* **Given records**:
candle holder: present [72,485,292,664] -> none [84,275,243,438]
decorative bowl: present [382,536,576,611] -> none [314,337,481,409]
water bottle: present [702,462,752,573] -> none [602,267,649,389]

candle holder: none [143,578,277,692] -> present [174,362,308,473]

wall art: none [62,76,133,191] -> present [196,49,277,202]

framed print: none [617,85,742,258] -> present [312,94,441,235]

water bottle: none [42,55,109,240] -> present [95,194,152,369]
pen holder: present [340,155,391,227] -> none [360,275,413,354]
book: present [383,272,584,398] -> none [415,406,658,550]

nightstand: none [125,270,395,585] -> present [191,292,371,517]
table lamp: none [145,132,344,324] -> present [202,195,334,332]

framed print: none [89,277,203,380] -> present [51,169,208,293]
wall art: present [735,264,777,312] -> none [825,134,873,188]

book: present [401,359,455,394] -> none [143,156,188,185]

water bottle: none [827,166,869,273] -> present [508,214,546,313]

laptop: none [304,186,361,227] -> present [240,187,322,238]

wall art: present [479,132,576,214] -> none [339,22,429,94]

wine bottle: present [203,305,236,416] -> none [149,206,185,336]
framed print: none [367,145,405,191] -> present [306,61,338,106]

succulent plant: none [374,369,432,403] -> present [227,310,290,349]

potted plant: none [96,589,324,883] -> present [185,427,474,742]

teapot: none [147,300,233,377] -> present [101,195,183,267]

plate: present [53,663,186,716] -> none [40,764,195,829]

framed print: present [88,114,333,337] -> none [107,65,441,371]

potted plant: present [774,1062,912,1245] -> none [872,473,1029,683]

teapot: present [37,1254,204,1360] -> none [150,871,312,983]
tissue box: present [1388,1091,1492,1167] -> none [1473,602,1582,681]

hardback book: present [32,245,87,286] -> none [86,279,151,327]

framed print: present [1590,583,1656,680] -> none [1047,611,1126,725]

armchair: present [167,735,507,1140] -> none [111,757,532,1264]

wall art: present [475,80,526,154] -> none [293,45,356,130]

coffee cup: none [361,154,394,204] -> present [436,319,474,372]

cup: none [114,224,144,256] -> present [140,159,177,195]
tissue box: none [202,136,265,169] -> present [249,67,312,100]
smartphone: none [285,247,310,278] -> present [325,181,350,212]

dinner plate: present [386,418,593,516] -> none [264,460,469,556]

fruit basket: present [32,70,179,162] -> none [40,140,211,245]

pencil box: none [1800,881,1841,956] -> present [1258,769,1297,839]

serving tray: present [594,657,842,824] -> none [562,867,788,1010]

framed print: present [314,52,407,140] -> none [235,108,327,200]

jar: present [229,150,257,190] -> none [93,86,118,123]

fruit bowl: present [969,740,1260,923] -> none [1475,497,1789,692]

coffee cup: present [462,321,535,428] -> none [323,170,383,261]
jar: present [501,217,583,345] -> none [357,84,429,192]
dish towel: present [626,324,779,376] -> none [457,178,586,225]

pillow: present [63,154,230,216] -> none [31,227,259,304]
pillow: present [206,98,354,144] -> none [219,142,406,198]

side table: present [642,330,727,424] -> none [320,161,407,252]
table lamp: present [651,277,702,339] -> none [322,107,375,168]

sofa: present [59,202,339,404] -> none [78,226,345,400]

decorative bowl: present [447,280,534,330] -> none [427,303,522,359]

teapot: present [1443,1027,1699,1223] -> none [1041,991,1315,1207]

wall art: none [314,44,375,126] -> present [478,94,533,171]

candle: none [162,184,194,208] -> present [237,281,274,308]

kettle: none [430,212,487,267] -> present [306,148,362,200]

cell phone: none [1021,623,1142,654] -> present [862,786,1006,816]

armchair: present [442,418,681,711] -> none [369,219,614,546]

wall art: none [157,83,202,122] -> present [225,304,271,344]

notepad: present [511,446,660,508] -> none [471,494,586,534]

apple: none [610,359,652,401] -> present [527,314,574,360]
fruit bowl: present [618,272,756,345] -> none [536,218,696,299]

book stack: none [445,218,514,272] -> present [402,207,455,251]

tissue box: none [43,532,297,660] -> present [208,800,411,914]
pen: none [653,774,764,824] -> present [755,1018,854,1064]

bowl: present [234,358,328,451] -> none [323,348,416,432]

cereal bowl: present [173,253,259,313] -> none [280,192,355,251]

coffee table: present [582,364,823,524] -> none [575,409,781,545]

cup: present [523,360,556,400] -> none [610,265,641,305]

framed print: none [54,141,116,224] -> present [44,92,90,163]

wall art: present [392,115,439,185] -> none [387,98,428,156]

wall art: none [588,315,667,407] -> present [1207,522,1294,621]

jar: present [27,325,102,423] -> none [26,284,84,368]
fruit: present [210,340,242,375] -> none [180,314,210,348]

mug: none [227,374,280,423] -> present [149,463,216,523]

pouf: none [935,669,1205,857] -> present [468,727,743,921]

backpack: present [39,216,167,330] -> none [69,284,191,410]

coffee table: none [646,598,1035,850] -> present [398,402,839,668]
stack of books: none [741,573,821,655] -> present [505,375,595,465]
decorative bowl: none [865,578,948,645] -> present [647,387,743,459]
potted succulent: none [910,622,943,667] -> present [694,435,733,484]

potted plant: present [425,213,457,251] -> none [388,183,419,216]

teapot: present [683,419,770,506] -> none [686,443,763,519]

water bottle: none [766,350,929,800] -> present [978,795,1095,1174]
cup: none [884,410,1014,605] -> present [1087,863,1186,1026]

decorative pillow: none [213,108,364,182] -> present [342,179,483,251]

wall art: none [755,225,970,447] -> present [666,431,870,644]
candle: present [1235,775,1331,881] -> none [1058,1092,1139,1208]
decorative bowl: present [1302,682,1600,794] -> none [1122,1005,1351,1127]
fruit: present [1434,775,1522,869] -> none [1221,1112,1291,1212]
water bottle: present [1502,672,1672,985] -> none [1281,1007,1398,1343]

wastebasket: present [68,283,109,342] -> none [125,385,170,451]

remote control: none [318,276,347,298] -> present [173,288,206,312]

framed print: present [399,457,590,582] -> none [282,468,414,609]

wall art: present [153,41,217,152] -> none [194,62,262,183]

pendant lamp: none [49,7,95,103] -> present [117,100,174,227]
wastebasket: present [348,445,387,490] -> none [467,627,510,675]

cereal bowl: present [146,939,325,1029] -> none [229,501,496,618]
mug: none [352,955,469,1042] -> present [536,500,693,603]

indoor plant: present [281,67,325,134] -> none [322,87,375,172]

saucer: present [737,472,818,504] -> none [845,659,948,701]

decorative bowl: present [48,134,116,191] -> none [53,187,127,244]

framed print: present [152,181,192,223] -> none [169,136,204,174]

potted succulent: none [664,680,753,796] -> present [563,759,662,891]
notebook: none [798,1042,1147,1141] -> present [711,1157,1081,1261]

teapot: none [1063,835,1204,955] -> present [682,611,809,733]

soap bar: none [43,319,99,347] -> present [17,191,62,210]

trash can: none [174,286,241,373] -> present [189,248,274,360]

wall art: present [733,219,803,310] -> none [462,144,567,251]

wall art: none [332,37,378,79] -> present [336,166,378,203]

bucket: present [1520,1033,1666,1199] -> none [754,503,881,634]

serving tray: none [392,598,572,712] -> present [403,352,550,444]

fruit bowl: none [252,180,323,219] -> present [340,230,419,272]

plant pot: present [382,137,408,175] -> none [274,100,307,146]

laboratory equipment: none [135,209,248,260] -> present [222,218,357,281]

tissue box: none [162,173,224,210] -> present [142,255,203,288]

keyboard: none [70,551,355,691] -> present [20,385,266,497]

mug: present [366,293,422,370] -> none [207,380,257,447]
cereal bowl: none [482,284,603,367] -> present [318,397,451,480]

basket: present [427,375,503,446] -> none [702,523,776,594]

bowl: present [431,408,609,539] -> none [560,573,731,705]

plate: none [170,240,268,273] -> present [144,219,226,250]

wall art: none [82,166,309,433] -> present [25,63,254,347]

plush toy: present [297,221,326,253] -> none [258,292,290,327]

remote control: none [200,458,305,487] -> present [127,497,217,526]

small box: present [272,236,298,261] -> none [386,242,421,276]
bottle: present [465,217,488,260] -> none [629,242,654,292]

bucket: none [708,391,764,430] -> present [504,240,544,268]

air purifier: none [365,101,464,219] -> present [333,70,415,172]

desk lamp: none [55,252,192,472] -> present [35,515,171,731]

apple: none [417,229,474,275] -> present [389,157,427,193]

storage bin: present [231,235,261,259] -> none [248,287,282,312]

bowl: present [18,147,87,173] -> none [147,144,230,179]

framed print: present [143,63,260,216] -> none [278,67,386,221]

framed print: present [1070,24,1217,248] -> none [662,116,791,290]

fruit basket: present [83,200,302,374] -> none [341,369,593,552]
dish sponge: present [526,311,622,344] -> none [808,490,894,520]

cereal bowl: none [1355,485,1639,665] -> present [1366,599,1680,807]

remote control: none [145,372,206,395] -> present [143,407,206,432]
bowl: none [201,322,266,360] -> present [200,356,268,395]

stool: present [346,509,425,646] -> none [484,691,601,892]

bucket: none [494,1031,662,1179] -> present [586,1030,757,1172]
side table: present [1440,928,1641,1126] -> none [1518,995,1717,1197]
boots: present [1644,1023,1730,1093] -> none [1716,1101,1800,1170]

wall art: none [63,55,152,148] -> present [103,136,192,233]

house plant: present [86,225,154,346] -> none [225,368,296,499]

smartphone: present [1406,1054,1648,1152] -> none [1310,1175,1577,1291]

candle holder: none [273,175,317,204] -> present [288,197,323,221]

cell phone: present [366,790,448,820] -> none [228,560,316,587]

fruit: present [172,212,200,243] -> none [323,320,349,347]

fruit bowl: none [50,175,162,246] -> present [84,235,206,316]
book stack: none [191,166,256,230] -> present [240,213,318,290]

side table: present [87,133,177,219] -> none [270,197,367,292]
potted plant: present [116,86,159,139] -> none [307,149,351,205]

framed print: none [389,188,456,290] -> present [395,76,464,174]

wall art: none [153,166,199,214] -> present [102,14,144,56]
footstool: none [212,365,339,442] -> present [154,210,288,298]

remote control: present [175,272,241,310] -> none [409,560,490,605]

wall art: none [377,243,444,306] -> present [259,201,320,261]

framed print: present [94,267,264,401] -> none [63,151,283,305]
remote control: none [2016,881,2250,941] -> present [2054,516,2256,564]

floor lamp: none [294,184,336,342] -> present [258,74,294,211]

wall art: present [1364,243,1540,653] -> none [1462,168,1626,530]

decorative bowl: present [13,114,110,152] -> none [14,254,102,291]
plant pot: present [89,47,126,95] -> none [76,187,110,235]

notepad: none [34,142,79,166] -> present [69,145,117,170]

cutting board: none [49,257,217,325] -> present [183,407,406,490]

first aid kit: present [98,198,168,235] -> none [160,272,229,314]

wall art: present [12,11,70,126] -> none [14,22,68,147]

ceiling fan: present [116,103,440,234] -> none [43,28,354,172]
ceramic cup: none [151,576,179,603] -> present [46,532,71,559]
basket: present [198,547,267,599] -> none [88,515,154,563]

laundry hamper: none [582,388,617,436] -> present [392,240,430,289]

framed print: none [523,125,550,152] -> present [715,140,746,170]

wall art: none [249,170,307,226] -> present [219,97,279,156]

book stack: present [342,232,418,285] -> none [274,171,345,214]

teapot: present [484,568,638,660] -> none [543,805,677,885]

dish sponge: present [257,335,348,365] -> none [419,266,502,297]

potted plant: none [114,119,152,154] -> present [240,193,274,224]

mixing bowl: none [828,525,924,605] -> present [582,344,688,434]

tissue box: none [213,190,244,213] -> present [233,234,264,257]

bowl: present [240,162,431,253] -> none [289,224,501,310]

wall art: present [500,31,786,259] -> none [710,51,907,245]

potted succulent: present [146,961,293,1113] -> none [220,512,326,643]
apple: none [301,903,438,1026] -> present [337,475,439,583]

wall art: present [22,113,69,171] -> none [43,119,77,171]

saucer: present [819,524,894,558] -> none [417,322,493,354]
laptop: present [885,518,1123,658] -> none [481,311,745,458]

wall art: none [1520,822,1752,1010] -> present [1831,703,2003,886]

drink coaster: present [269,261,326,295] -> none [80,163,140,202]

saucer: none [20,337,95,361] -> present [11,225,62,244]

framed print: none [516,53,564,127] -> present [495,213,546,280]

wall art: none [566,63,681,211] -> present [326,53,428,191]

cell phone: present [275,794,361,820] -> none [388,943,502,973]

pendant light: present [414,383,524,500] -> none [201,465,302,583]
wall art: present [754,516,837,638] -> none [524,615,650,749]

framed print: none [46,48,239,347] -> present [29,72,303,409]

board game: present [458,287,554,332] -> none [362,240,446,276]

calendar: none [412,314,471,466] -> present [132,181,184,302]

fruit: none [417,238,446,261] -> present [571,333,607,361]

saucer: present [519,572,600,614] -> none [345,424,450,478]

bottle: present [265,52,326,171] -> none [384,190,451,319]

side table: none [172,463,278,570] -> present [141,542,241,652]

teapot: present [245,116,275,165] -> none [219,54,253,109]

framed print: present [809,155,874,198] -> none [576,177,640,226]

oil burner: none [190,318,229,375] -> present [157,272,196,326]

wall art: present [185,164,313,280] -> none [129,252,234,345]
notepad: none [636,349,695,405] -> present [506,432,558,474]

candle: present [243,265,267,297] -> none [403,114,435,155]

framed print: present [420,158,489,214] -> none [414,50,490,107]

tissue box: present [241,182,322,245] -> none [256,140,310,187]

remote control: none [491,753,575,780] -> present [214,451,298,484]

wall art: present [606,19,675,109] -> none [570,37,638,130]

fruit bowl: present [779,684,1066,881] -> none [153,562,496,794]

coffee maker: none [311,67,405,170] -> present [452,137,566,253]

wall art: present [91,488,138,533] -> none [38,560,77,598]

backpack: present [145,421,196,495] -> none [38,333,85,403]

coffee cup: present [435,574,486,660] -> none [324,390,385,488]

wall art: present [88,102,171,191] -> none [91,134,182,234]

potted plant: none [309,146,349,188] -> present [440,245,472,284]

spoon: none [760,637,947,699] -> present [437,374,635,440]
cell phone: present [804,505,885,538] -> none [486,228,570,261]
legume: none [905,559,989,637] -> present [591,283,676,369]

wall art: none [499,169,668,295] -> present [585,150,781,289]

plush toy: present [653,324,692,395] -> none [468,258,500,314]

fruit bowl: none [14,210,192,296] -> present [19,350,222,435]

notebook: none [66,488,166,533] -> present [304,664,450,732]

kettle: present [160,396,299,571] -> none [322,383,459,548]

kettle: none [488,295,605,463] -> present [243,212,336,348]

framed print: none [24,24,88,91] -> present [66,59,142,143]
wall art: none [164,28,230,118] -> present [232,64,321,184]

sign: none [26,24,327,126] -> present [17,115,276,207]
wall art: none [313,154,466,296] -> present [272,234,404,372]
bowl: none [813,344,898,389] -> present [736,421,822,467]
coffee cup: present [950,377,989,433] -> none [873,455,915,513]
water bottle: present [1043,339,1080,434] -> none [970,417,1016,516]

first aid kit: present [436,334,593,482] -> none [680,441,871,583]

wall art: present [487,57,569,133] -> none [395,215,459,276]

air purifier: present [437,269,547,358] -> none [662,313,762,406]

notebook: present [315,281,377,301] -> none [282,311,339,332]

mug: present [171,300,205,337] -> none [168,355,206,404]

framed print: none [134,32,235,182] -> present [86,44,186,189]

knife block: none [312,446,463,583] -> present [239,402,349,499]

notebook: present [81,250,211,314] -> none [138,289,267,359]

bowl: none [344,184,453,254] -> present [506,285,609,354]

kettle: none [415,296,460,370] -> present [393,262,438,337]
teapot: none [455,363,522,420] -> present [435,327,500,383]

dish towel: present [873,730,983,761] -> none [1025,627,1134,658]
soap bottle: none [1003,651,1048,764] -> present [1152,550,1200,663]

* **Task requirements**:
If a line in the listing holds the word "succulent", copy it out.

* **Task output**:
succulent plant: none [374,369,432,403] -> present [227,310,290,349]
potted succulent: none [910,622,943,667] -> present [694,435,733,484]
potted succulent: none [664,680,753,796] -> present [563,759,662,891]
potted succulent: present [146,961,293,1113] -> none [220,512,326,643]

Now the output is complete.